In the small town of Mainstockheim, in the vicinity of Wurzburg, a refugee hostel was immediately evacuated, after several hundred local Germans, threatening to use force, had besieged the building. According to reports, local residents showed up last Thursday, at the refugee shelter carrying baseball bats and bicycle chains. On the weekend, up to 300 local residents, some carrying knives and battering equipment, had surrounded the refugee quarters. The police, who had been called to protect the building, spoke of an “explosive atmosphere.” The refugees, who had been housed in Mainstockheim, will now be housed elsewhere. Already Friday evening, a tent city, earmarked to serve as temporary housing for refugees, was attacked in Dresden. Following an anti-refugee demonstration sponsored by the NPD, NPD followers attacked the tent city with bottles and stones, also injuring employees of the German Red Cross (DRK), who were in the process of installing the tents. The improvised shelters were supposed to house around 1,100 Syrian refugees, who, hardly having been able to escape the civil war at home, now find themselves confronted with German neo-Nazis in Dresden.
A new Dimension
Since some time, specialists have been warning that there could be an escalating wave of racist violence in Germany. Back in 2013, observers had noticed that over an extended period, local anti-refugee initiatives had been growing more popular – and that neo-Nazis were involved. (german-foreign-policy.com reported.) In 2014, experts were indicating that there was “an alarmingly new dimension” to local anti-refugee initiatives “both in terms of the frequency” as well as “their ability to mobilize” along with “the acute threat of the situation” as compared to the situation in 2013. At the end of 2014, the “Pegida” demonstrations, mobilizing tens-of-thousands to weekly street rallies against refugees, were initiated. Rightwing extremist forces provided ostentatious support. The mass agitation created the atmosphere for this escalation of violence, which already last year had begun making itself noticeable, and, over the past few days, taking on a new quality.

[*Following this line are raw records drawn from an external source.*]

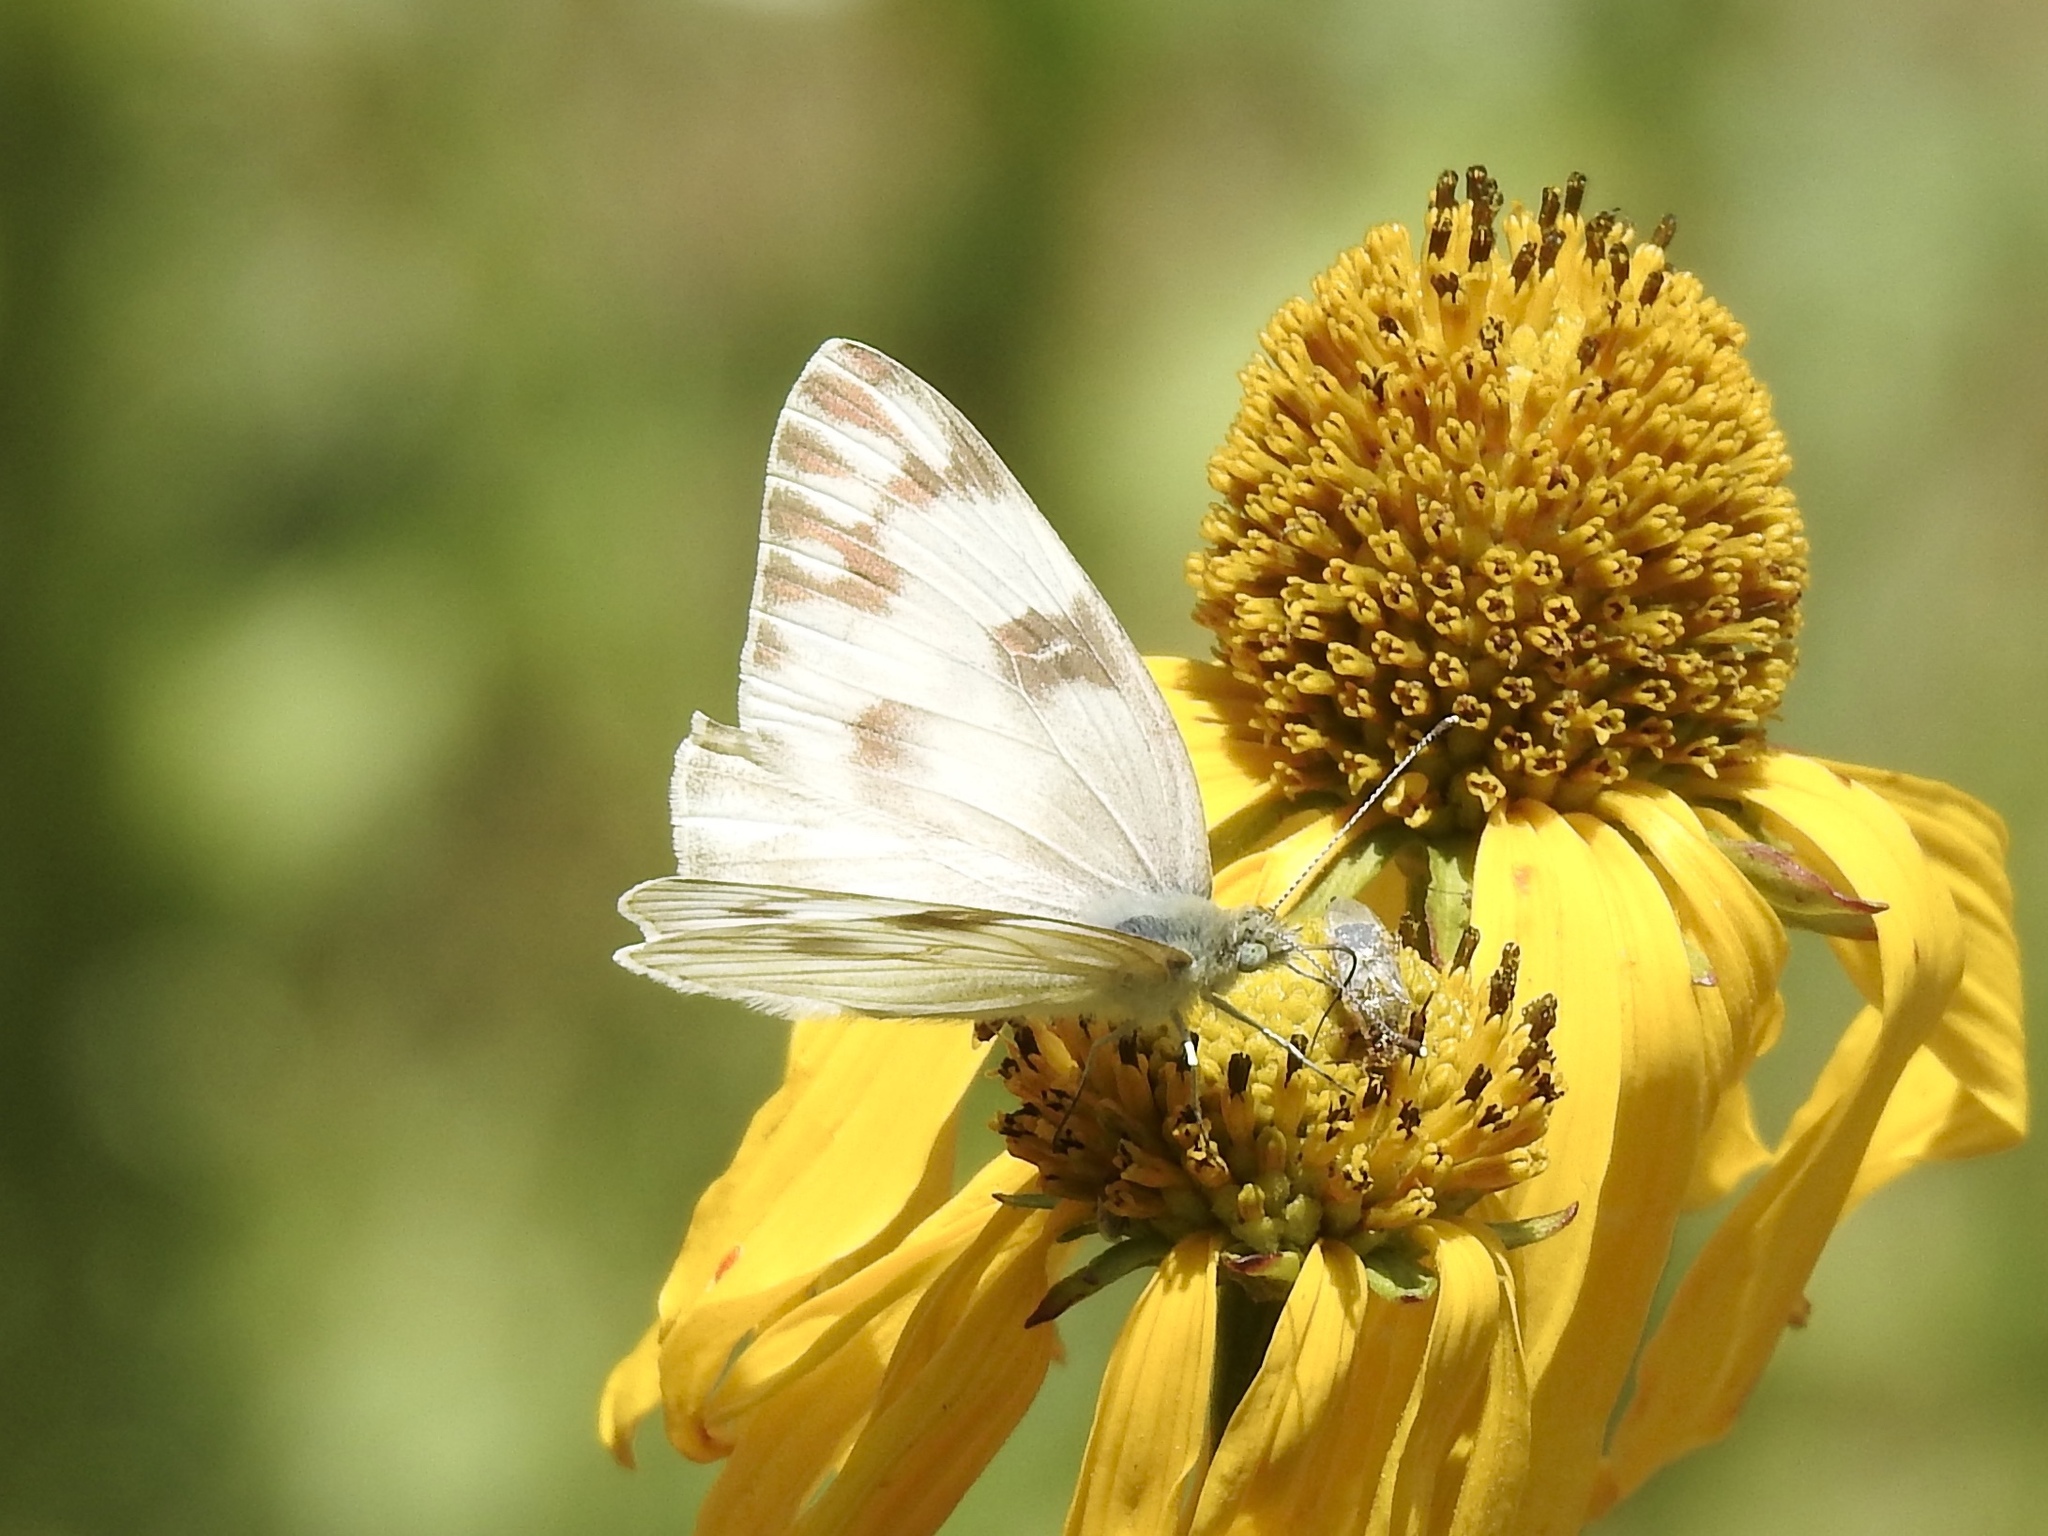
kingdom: Animalia
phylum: Arthropoda
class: Insecta
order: Lepidoptera
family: Pieridae
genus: Pontia
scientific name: Pontia protodice
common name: Checkered white
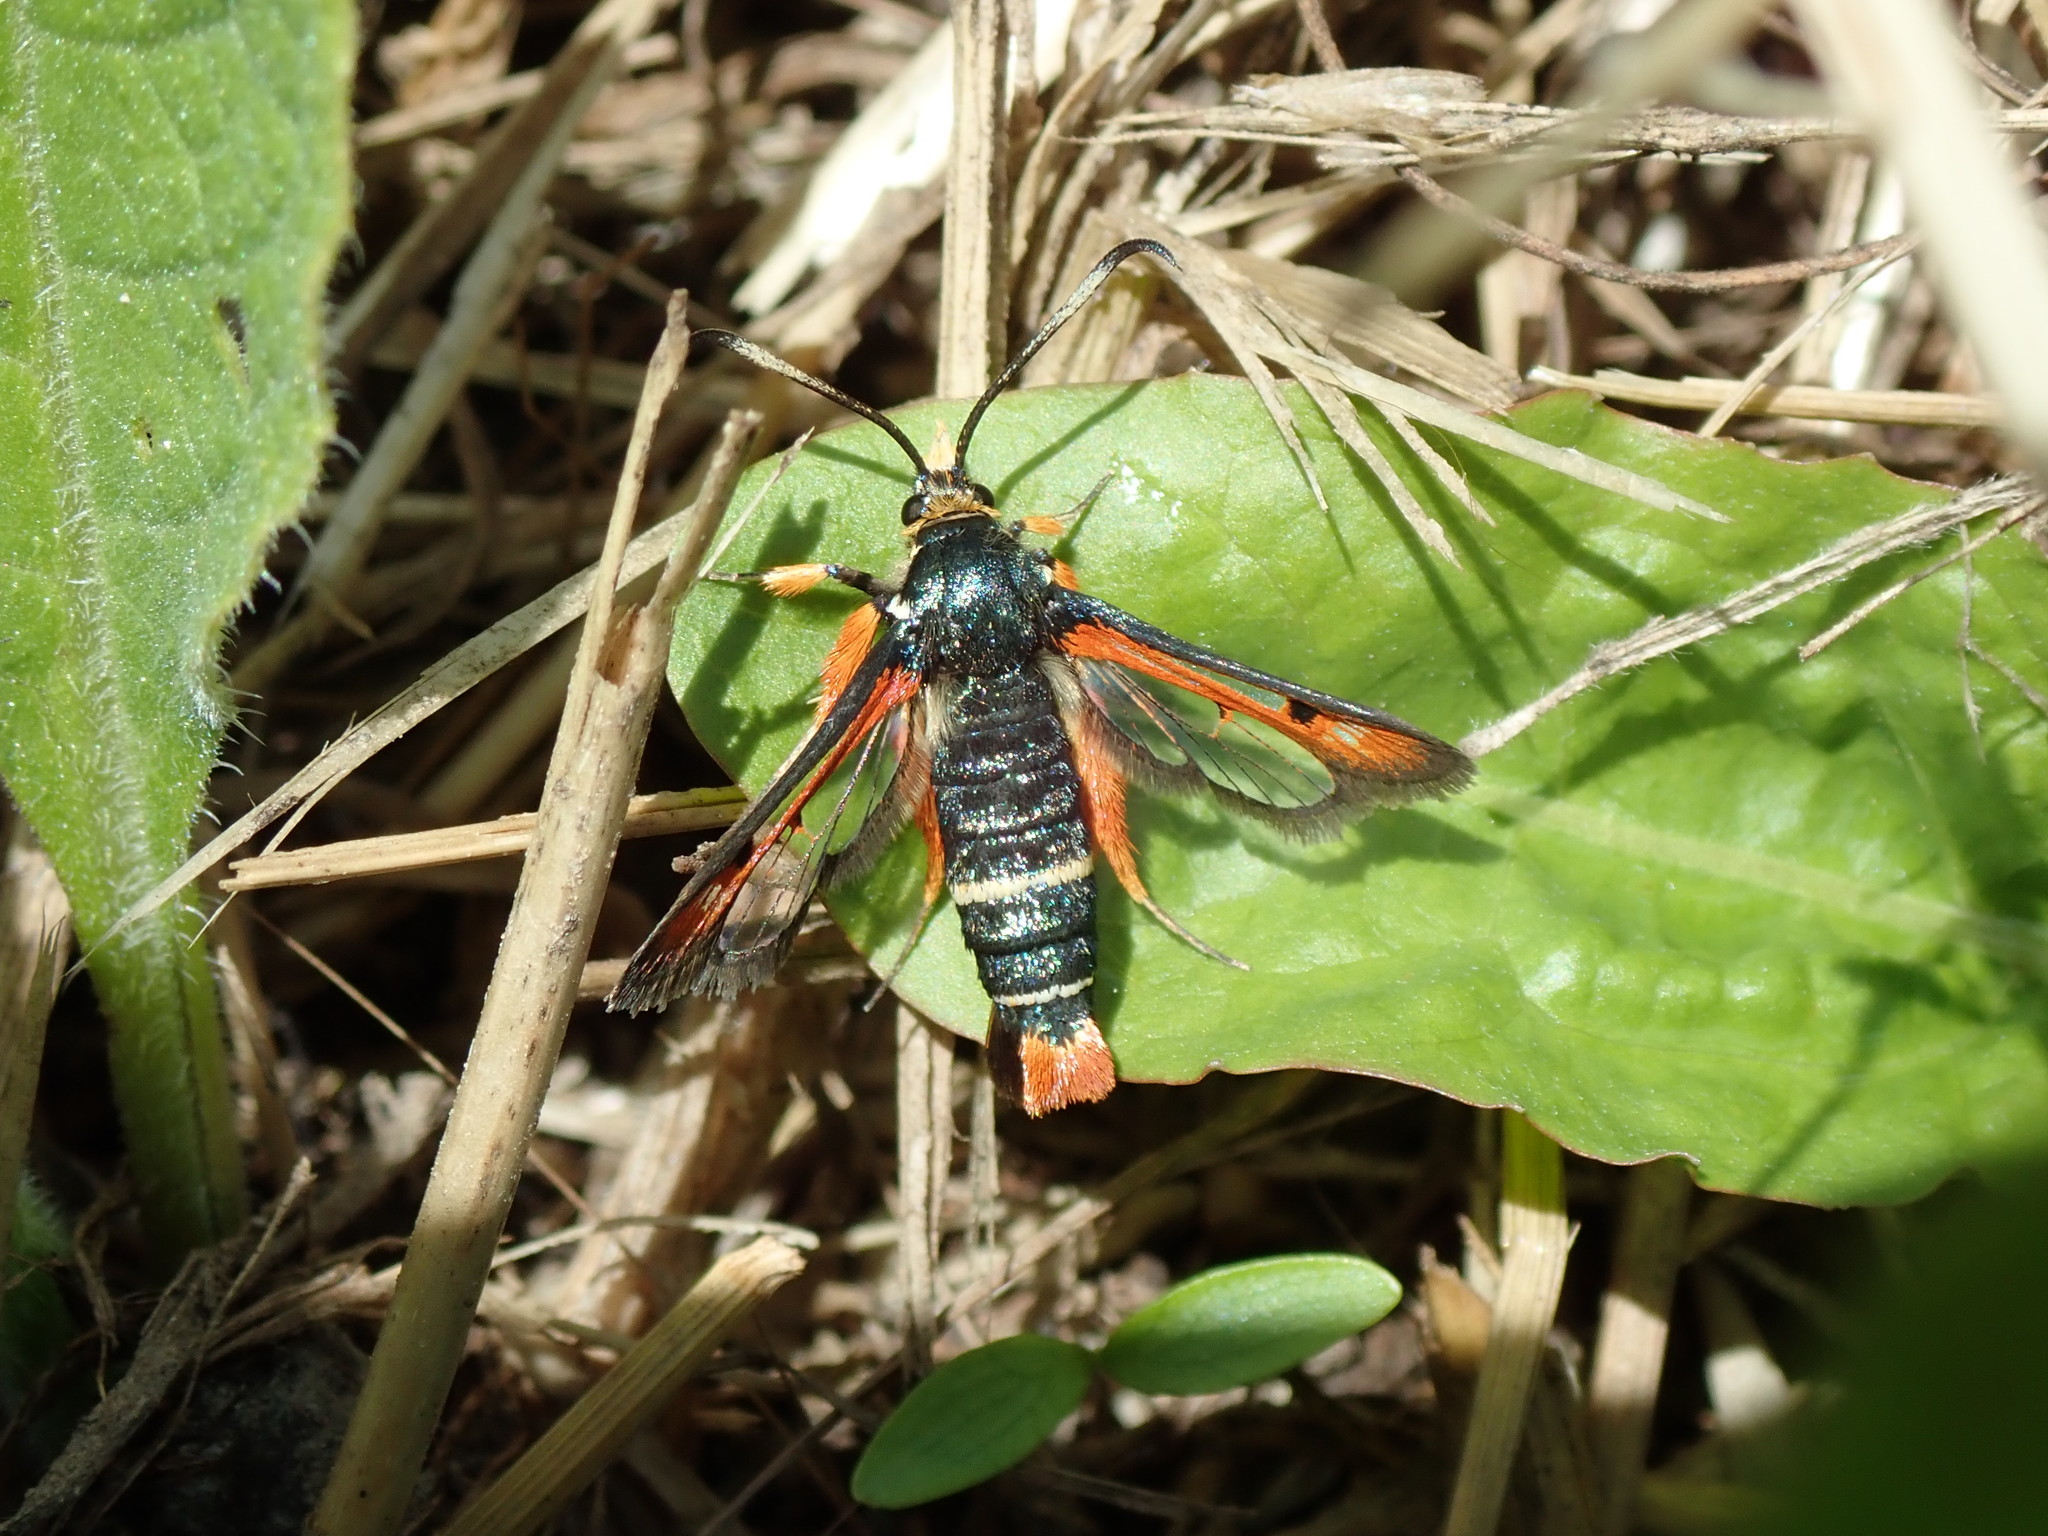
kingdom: Animalia
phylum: Arthropoda
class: Insecta
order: Lepidoptera
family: Sesiidae
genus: Pyropteron
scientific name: Pyropteron chrysidiforme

Deportation as Soon as Possible
Stirring antipathy toward refugees continues – even though critics have regularly been warning that this is contributing to an escalation in racist violence. On various occasions, Bavaria’s Prime Minister, Horst Seehofer, has evoked a “widespread abuse of asylum.” For refugees, for whom officials foresee little chance of their receiving residence authorization, Seehofer now intends to establish refugee camps very close to Bavaria’s borders, to be better able to deport them, as soon as possible, once their application has been refused. The German government’s Commissioner for Immigration, Refugees and Integration, Aydan Özoguz (SPD), sees this initiative as questionable, but declares that it is “in any case, an idea.” In Bavaria, it is claimed that a tent city would suffice, for this purpose. The disparaging treatment meted out to refugees is simply new grist to the mills of those demonstrating against refugees on the streets. The explosive atmosphere, on the other hand, is facilitating racist violence.